According to one Greek Orthodox tradition, the head of St. John the Baptist was held in this church.

==Archaeological investigation==
The medieval church and the Late Roman or Byzantine structure which serves as its crypt were surveyed and excavated several times.
- 1914 and 1919: H. Vincent and F. Abel documented the site
- 2010-2011: the Late Roman structure was excavated by Jean-Baptiste Humbert before being renovated by the Greek Orthodox

==Description==
The upper church has 3 apses and a long narthex, its dome is supported by 4 pillars. The building follows a trefoil plan without a traditional nave, a layout dictated by the shape of the Byzantine crypt below. The interior features a green and gold iconostasis dating to 1853, which is one of the longest in Jerusalem; it is decorated with icons depicting the life of John the Baptist and houses a jeweled reliquary said to contain a fragment of his skull.
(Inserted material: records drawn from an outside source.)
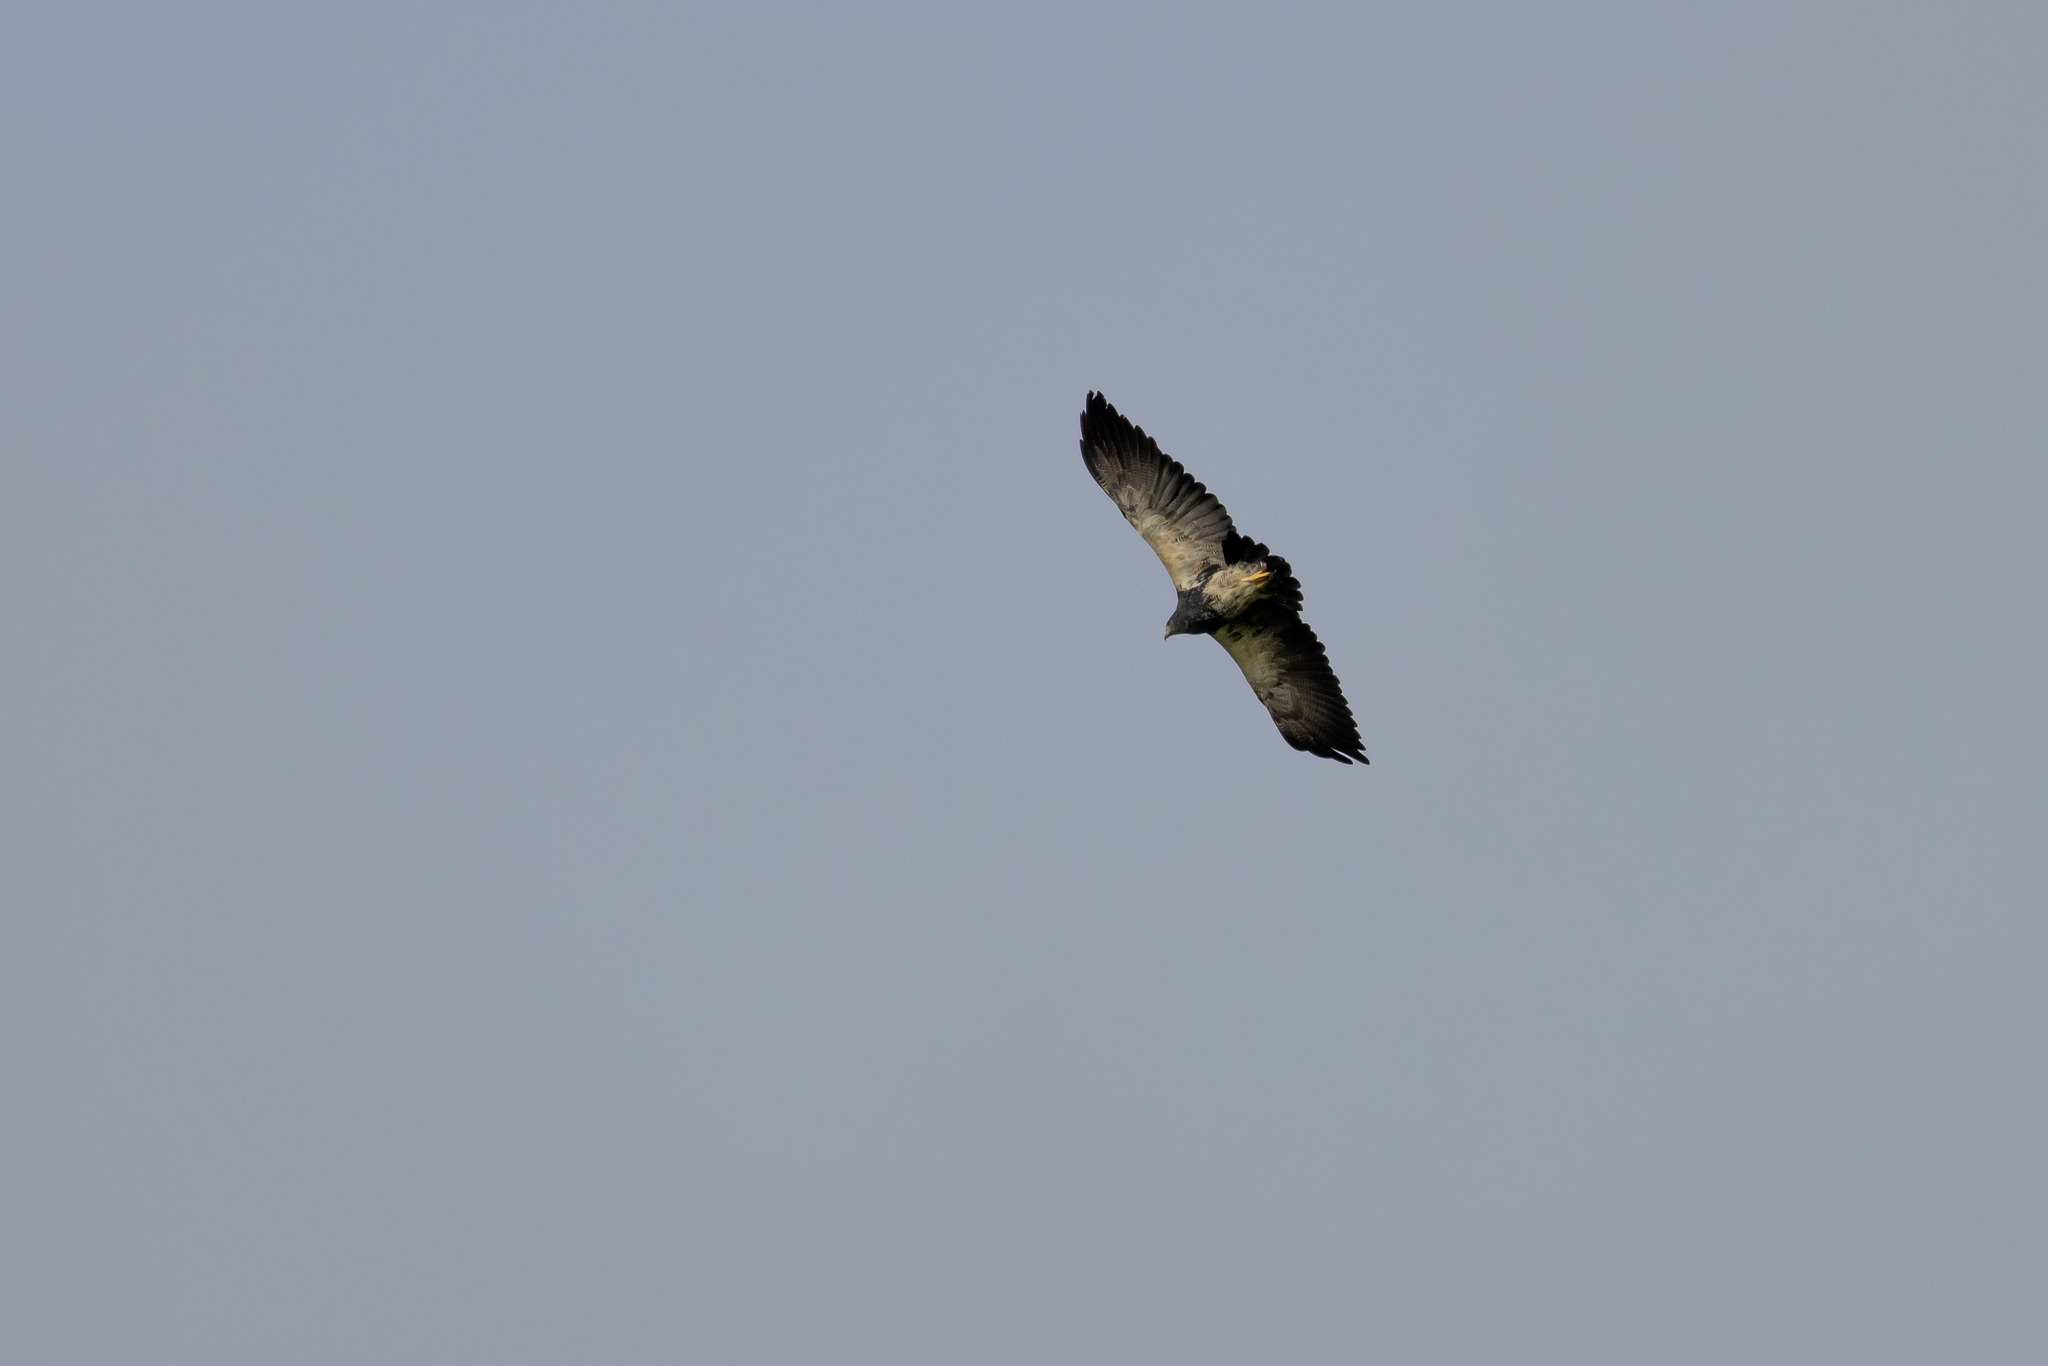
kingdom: Animalia
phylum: Chordata
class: Aves
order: Accipitriformes
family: Accipitridae
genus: Geranoaetus
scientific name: Geranoaetus melanoleucus
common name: Black-chested buzzard-eagle
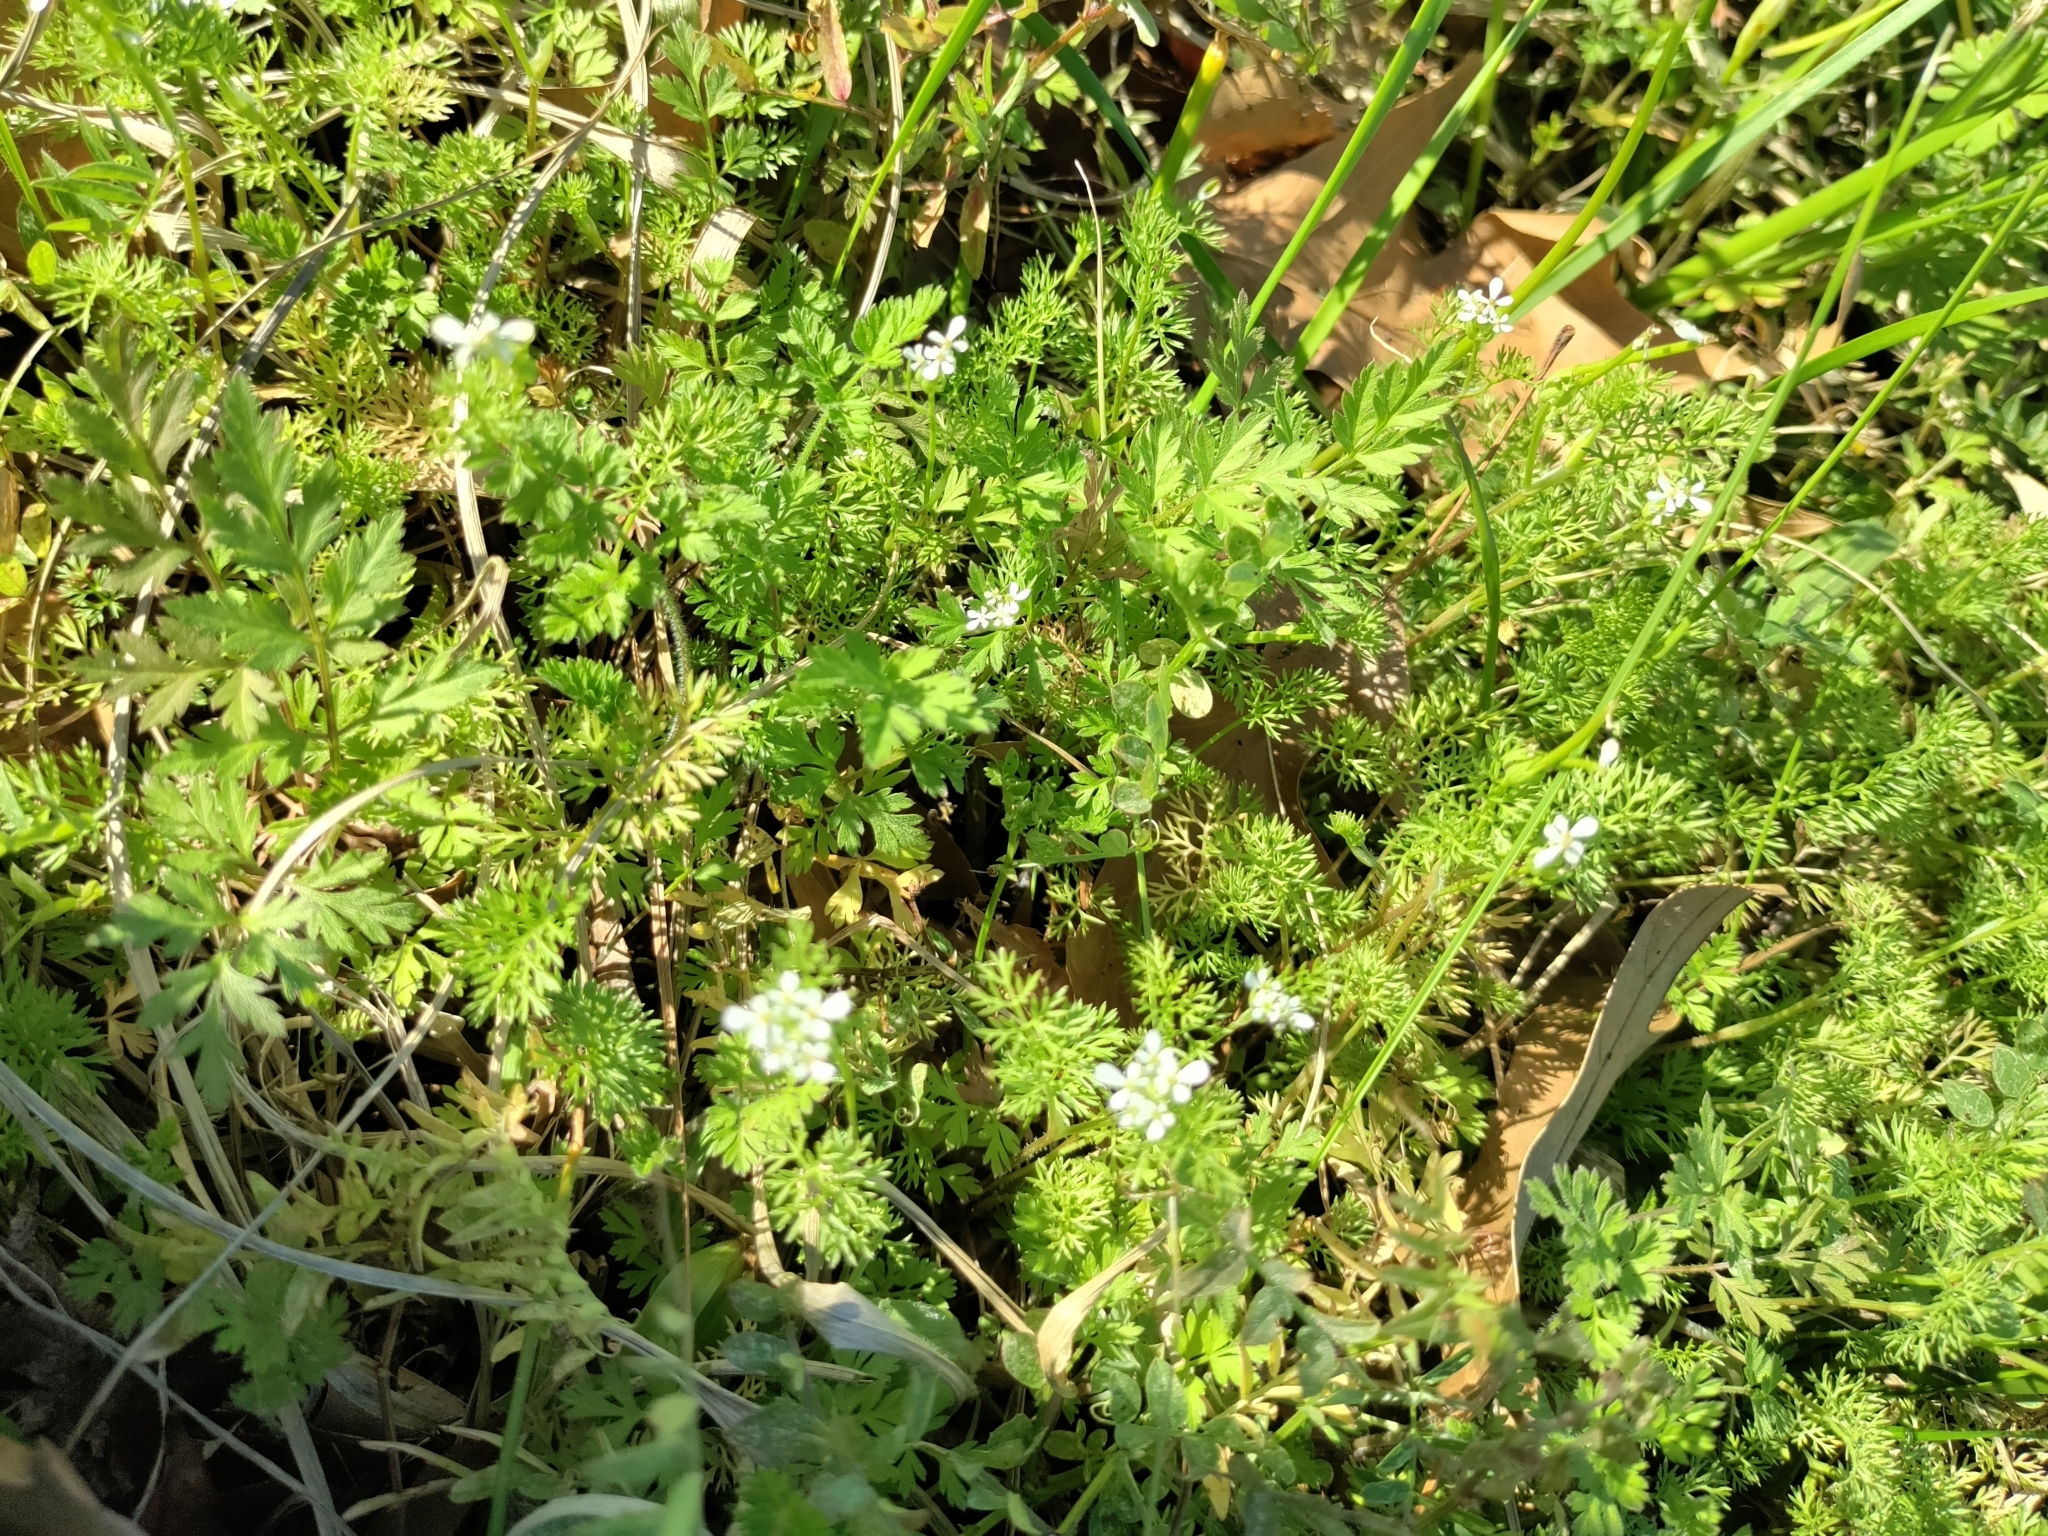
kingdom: Plantae
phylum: Tracheophyta
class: Magnoliopsida
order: Apiales
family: Apiaceae
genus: Scandix
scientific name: Scandix pecten-veneris
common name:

The walls are covered in 20th-century frescoes painted by Romanian artists Michael and Gabriel Moroshan. Notable murals include the Anastasis (Jesus pulling Adam and Eve from their graves), portraits of the Four Evangelists on the ceiling, and scenes of Zechariah, the Baptist's father, in the entry area. Externally, the church is recognized by its modern double bell tower and a silver-painted dome that rises above the Muristan market.